How to complete this task
Scan the records below for the line containing "- ربط مع React Component" and the line containing "- خط Cairo للنصوص العربية". Copy both, plus every line between, exactly.

╭─ Exercise input

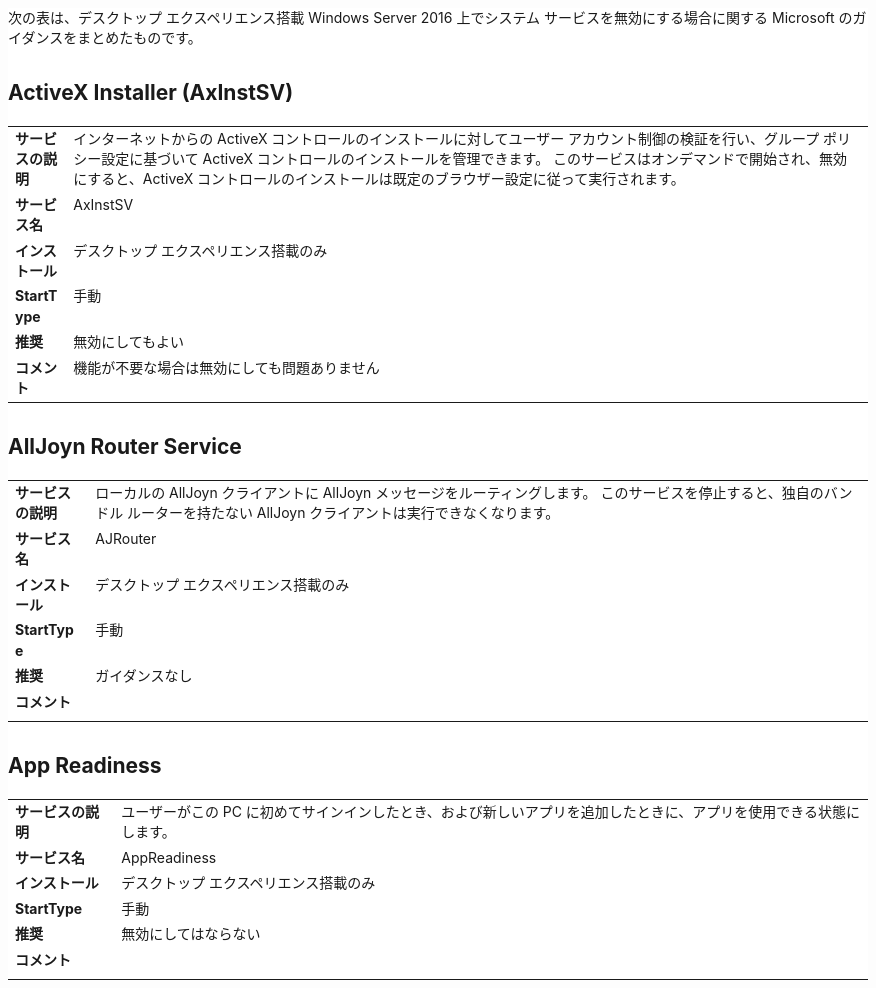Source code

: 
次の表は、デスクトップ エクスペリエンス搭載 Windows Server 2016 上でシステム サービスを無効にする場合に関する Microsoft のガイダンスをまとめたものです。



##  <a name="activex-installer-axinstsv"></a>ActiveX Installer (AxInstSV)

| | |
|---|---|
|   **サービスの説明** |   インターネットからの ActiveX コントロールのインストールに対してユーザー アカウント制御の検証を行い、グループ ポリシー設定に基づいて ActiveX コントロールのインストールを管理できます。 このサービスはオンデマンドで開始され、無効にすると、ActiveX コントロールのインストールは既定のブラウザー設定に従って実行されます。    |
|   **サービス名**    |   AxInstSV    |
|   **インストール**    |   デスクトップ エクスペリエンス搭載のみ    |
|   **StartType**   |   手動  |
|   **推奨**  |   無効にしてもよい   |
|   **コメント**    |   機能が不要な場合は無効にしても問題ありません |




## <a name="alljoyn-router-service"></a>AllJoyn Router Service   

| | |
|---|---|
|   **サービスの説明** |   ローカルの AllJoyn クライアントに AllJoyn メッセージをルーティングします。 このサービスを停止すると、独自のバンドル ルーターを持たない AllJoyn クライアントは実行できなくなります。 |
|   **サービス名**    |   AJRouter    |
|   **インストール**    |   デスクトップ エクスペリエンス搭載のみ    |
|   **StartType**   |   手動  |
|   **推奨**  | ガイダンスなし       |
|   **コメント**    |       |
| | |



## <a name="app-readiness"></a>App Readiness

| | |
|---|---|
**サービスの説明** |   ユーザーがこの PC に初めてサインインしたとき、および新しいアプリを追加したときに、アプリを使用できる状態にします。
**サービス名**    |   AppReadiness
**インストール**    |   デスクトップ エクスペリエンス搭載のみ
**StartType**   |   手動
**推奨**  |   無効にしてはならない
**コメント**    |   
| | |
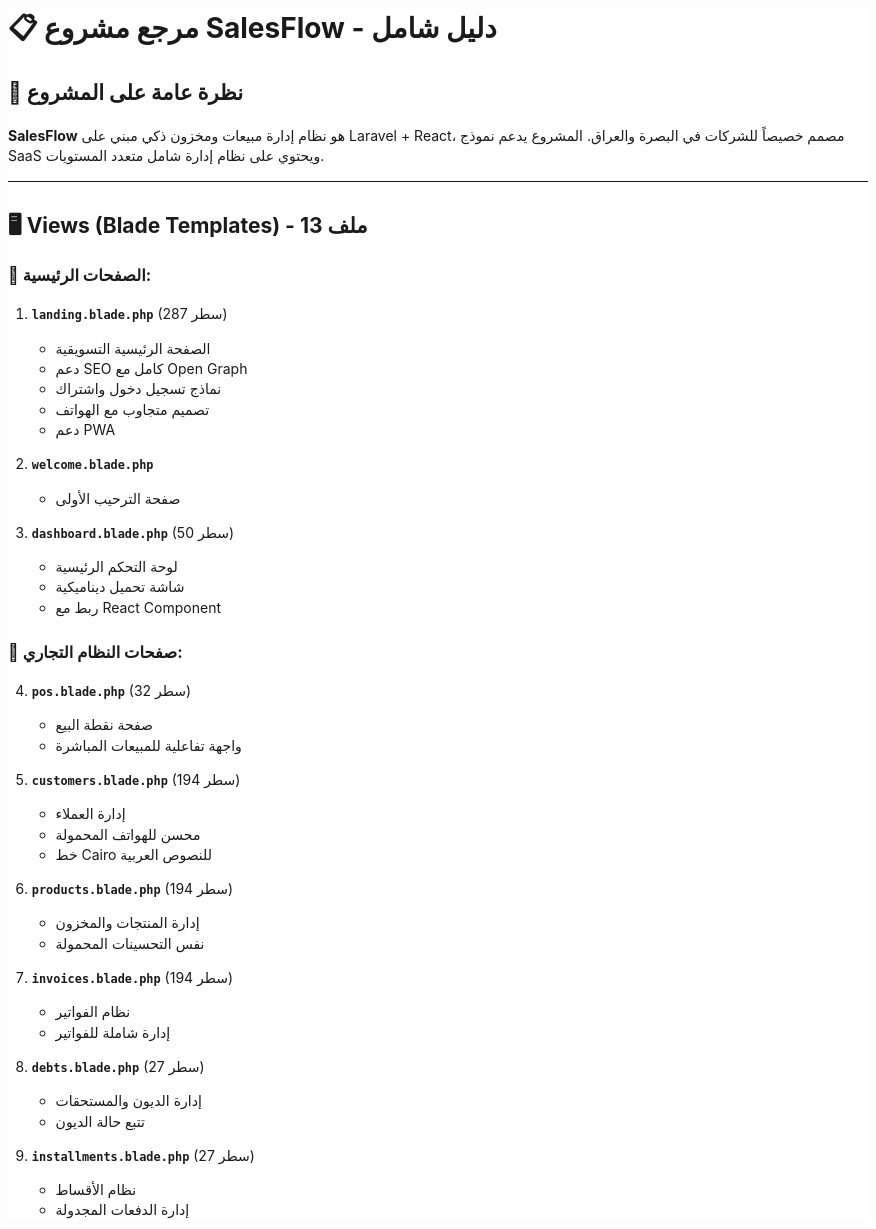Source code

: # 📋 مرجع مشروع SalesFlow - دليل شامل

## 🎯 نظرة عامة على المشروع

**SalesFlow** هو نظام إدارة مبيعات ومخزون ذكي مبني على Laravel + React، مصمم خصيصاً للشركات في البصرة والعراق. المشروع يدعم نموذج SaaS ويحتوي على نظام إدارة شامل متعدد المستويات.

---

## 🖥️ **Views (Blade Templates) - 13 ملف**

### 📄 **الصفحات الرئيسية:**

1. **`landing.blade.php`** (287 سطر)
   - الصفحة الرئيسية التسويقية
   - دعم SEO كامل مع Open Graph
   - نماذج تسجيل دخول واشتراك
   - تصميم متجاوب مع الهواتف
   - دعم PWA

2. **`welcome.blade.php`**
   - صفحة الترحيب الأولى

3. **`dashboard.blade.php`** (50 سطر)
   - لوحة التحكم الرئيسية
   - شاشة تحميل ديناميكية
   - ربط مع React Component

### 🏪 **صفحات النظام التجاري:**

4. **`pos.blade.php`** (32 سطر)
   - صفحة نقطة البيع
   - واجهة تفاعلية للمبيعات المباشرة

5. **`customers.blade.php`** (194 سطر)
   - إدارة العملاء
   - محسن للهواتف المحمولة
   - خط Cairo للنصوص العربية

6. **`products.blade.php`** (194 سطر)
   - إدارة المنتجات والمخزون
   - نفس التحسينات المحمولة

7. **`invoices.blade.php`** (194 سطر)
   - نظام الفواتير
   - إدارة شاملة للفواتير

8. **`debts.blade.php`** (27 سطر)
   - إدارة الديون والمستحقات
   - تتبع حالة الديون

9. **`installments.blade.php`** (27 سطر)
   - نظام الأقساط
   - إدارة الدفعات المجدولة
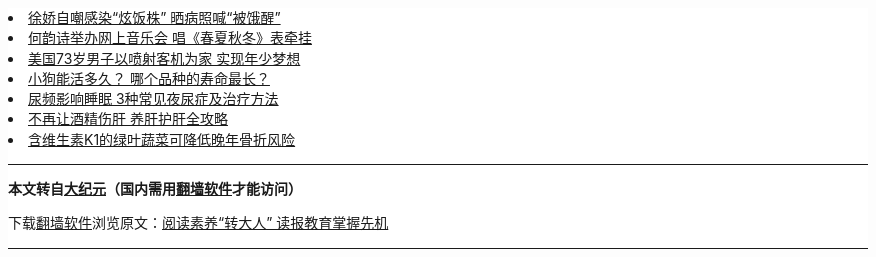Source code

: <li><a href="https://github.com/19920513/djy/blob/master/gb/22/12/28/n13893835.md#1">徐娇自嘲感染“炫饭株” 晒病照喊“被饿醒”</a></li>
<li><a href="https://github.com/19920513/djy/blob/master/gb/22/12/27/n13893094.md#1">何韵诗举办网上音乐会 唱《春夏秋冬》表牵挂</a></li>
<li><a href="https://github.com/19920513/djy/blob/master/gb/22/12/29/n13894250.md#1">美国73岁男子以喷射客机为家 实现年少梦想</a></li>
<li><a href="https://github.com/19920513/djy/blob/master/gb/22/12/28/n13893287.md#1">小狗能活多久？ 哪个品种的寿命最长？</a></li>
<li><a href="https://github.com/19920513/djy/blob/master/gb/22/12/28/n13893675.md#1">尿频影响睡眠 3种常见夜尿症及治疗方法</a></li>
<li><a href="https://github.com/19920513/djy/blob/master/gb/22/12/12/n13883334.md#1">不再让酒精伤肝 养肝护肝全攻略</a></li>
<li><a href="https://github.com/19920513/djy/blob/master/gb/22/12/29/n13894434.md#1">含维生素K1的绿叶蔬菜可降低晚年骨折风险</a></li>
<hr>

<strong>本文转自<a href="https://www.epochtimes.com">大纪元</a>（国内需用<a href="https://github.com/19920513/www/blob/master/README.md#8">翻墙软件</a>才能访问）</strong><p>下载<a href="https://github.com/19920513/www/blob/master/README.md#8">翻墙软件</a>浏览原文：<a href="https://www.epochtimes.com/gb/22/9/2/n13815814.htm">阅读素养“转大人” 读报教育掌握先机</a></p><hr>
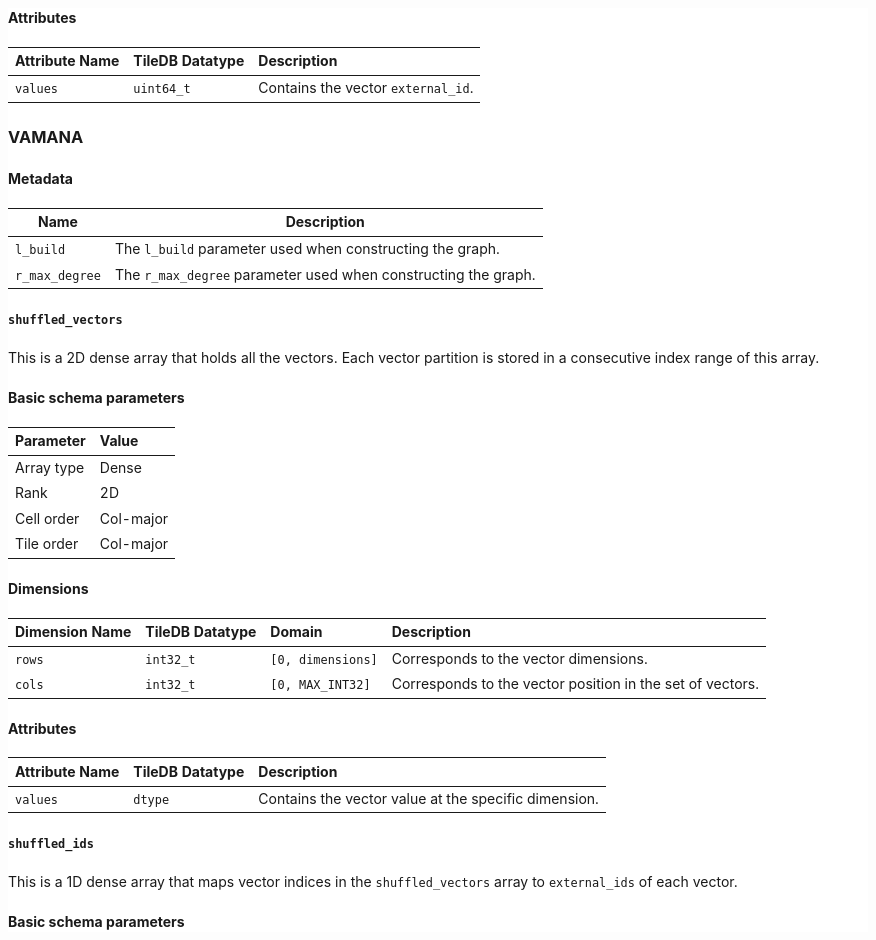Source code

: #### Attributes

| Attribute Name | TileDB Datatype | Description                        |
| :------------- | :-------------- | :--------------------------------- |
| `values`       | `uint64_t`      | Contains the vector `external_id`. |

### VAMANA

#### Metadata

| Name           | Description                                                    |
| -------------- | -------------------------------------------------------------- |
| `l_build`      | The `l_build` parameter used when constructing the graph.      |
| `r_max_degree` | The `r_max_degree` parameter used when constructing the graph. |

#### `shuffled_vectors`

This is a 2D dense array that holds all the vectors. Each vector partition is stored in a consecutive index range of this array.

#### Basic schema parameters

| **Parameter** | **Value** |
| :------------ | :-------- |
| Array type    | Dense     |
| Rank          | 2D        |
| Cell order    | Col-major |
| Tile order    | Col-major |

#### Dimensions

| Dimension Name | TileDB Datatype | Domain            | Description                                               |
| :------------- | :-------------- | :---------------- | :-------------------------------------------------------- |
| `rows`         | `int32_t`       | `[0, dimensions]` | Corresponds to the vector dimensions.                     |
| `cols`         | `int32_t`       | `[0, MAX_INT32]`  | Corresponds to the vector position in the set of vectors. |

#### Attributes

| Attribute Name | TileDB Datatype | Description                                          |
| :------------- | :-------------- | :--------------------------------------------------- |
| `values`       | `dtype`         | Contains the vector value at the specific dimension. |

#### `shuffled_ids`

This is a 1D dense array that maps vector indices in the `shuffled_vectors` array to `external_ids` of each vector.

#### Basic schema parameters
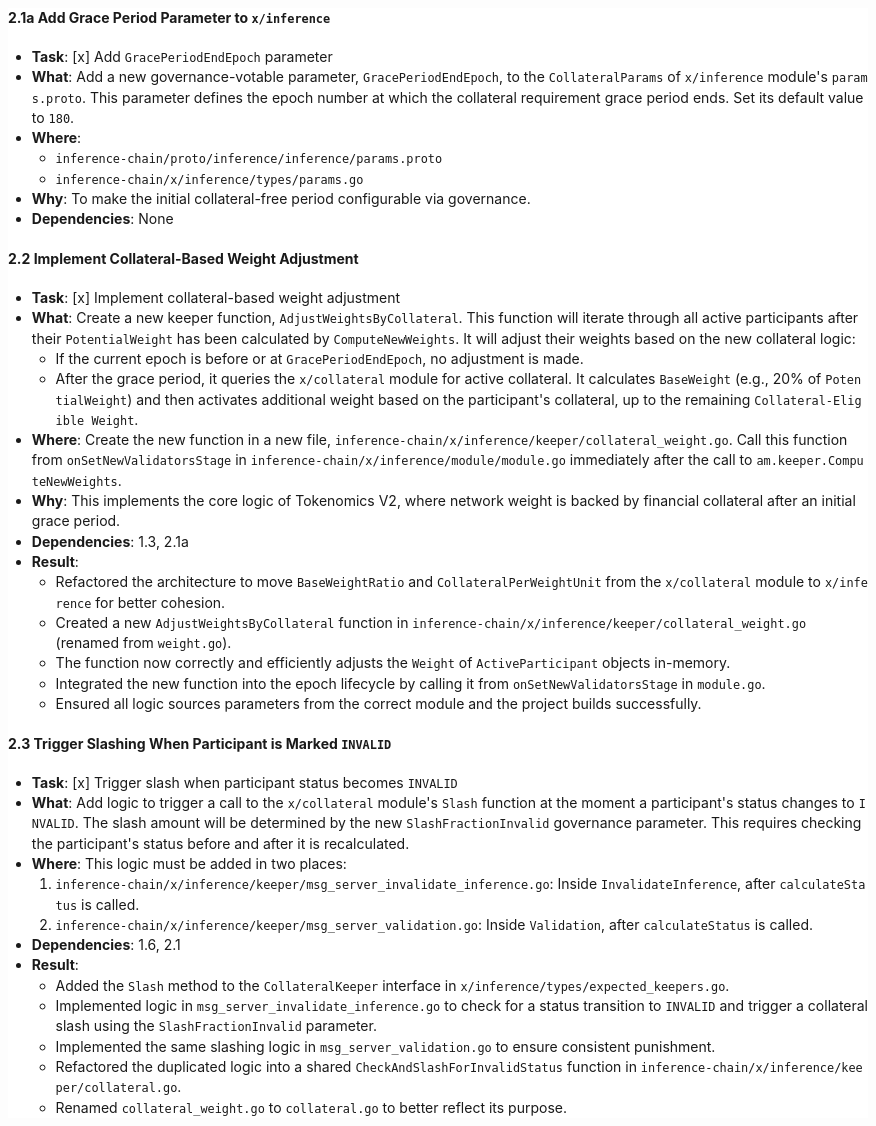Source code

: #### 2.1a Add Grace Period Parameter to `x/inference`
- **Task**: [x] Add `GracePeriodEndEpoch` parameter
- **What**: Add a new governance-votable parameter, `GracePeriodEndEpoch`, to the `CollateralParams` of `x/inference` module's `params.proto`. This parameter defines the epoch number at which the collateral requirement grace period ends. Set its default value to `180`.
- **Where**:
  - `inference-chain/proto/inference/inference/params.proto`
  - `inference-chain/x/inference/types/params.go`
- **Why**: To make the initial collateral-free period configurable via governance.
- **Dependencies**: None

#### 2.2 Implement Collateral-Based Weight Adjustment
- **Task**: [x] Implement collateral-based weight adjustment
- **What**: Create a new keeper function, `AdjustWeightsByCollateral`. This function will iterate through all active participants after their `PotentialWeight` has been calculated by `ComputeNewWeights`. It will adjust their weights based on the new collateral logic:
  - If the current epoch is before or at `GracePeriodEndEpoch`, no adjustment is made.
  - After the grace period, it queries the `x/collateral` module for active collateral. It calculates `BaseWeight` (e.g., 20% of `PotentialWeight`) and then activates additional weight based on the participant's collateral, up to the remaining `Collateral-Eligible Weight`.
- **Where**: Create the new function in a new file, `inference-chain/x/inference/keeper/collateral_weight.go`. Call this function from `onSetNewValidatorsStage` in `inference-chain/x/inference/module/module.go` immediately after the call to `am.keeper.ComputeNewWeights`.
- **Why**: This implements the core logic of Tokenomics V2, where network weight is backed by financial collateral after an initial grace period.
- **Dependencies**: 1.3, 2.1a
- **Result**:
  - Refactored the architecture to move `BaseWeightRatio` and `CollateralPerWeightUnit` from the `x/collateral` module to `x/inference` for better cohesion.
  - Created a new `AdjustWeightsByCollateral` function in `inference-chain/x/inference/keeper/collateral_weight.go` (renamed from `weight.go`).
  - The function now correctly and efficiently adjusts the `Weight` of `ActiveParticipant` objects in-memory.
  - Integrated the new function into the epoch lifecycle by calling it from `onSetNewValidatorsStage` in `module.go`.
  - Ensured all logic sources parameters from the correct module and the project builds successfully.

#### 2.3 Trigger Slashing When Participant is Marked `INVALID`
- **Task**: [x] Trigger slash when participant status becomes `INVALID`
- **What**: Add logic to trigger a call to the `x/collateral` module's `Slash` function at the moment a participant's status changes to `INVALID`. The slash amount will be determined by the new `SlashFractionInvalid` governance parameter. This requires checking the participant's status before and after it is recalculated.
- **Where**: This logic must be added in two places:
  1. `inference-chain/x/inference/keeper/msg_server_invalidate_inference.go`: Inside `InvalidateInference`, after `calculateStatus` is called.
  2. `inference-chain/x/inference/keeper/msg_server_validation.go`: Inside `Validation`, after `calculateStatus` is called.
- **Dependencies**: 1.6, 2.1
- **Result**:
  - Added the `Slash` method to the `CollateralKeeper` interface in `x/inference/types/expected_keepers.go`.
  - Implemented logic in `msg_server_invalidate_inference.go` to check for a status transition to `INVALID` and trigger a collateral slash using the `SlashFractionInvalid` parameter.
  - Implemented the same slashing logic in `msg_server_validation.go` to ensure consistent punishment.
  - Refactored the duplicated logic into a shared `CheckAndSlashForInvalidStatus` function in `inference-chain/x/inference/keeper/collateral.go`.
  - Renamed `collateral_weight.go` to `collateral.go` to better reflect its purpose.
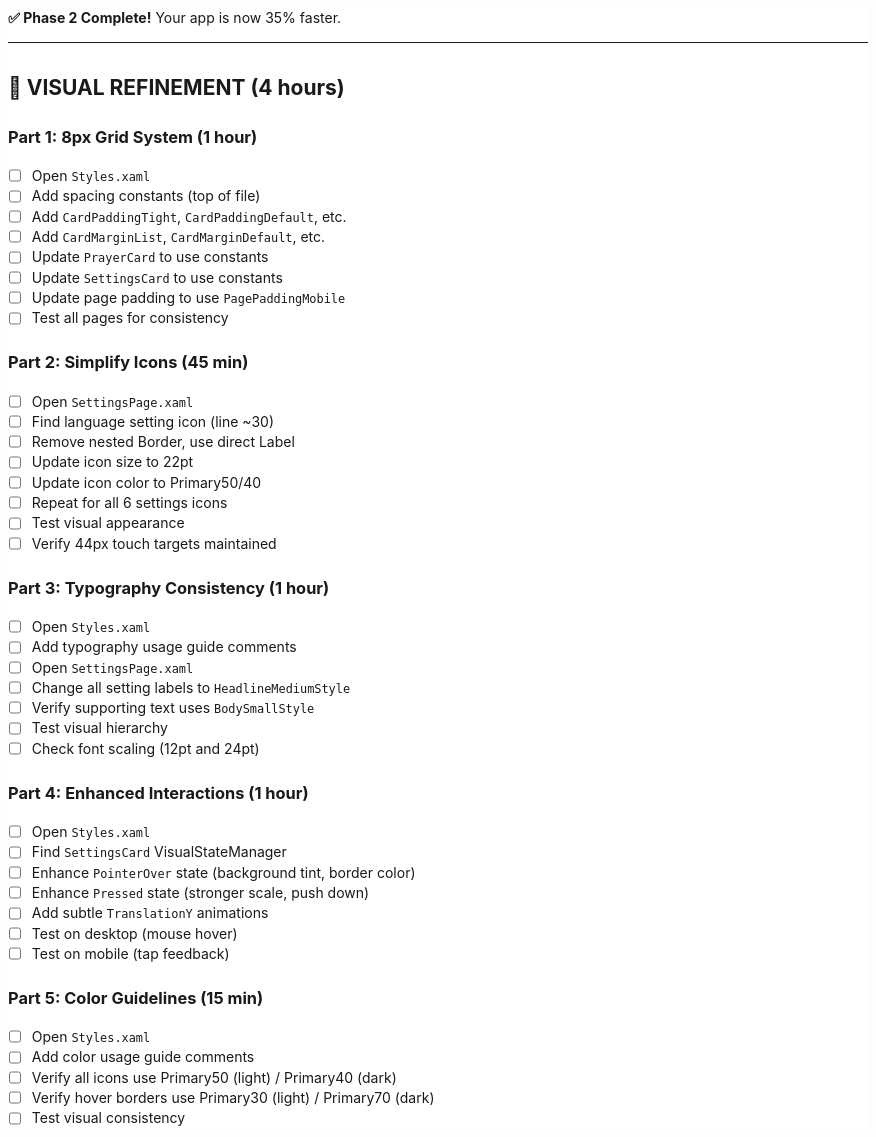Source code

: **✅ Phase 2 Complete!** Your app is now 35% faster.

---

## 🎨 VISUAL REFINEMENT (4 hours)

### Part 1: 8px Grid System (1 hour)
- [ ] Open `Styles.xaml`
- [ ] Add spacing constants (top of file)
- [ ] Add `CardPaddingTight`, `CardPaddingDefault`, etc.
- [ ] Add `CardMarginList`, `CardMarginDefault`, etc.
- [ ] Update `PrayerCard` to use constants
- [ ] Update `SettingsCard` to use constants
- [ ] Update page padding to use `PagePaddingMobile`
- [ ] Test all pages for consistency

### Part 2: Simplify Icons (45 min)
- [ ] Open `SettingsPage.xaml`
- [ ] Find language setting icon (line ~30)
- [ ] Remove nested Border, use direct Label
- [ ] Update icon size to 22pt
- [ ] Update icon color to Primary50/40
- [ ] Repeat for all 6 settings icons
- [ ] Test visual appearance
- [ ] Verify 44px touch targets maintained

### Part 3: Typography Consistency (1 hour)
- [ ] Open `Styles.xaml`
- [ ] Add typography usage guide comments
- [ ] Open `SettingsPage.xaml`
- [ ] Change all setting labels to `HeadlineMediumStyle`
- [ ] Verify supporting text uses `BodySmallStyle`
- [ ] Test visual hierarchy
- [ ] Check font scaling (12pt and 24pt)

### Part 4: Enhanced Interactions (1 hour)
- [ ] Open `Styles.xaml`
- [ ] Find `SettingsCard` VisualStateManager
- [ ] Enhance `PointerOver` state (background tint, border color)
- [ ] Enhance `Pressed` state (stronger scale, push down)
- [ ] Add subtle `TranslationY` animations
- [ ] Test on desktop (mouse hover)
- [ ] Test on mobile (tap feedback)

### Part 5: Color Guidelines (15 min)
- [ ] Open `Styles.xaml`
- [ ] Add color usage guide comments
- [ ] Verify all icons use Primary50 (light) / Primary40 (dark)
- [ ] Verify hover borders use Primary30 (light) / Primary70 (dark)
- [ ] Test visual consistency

╰─

Completed exercise
   - ربط مع React Component

### 🏪 **صفحات النظام التجاري:**

4. **`pos.blade.php`** (32 سطر)
   - صفحة نقطة البيع
   - واجهة تفاعلية للمبيعات المباشرة

5. **`customers.blade.php`** (194 سطر)
   - إدارة العملاء
   - محسن للهواتف المحمولة
   - خط Cairo للنصوص العربية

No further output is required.